While initially investigators thought that the OCT technology would be useful in identifying subtle retinal detachments in ROP eyes, they soon realized that there might be something else at work. “It became clear that these weren’t necessarily retinal detachments,” Dr. Lee said. “That’s where it completely changed how we look at this disease.”

Unlike a typical retinal detachment where the retina remains intact, in many of these cases the tissue was disturbed. “Some of the children were having traction that was developing in such a way that it was actually filleting the retina in half much like you would a fish,” Dr. Lee said. “That’s an irreversible, permanent degree of damage.”

Identifying retinoschisis

In the recent retrospective consecutive case series of three patients with progressive ROP, despite laser photocoagulation using the OCT, investigators identified presumed retinoschisis in all five study eyes. One eye that was identified as having exudative retinal detachment following laser photocoagulation was excluded from the study. This has implications for how practitioners may proceed in these progressive cases. “We’re recognizing that we can’t do this surgery thinking that we’ll recover vision if there’s retinoschisis,” Dr. Lee said. “It also lowers my threshold for going in because I know right away that I’ve already lost vision in the retina and I don’t want to lose more.” The OCT can be used to help parents understand the implications of what is occurring in the retina. “With the OCT I can show them what’s going on in the child’s eye, like a movie,” Dr. Lee said. “When they see this movie the light bulb goes on in their head and they say, ‘You can take care of this problem now.’”

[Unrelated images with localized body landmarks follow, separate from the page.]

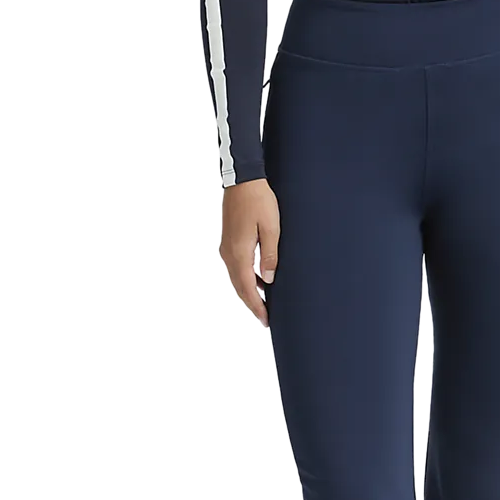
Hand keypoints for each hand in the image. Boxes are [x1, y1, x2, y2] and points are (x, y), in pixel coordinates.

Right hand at [219, 178, 279, 327]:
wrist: (243, 179)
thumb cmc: (258, 200)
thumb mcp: (271, 228)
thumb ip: (270, 255)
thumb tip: (268, 279)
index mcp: (239, 253)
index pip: (248, 289)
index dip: (257, 306)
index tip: (266, 320)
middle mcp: (230, 253)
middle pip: (239, 287)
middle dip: (253, 304)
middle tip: (265, 318)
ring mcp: (227, 248)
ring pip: (237, 278)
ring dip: (249, 292)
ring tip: (263, 303)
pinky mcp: (229, 242)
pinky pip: (236, 267)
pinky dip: (246, 279)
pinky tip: (257, 281)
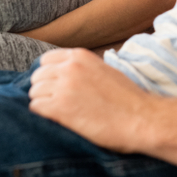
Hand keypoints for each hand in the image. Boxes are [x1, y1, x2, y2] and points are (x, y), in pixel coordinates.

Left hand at [28, 48, 154, 153]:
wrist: (141, 118)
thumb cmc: (127, 98)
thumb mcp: (104, 70)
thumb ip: (83, 67)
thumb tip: (65, 73)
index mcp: (80, 56)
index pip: (46, 60)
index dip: (48, 75)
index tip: (55, 87)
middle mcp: (69, 67)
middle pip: (38, 76)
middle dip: (43, 89)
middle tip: (55, 103)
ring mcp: (64, 86)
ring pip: (34, 92)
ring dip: (42, 102)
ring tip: (57, 113)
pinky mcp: (61, 108)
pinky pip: (35, 107)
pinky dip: (42, 115)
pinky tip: (56, 119)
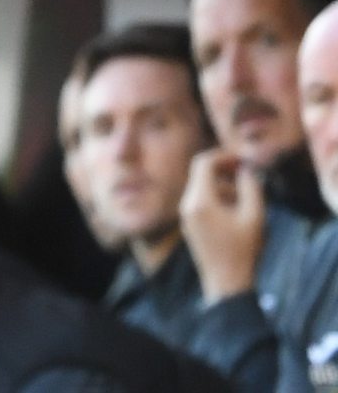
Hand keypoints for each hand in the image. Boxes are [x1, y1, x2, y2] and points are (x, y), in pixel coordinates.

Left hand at [180, 148, 264, 303]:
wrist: (226, 284)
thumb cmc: (243, 251)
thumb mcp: (254, 216)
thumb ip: (250, 187)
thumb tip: (245, 169)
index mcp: (199, 201)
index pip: (203, 163)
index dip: (224, 156)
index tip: (243, 160)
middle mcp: (186, 205)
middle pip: (200, 173)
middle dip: (224, 169)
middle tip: (247, 173)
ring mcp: (185, 215)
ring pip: (202, 187)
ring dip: (223, 185)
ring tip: (246, 197)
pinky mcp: (189, 224)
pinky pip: (200, 200)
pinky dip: (217, 197)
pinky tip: (236, 210)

Dr. Lee hopes that practitioners will come away from the study knowing that there are very subtle yet dangerous changes that happen in these children’s eyes that can be difficult to detect. “I think that clinicians must be aware that children who have had laser treatment who remain active may be developing retinoschisis where you would otherwise say the retina still looks attached,” he said. “Clinicians shouldn’t be under the impression that just because there isn’t detachment there isn’t some other form of damage.”

Editors’ note: Dr. Lee has no financial interests related to his comments.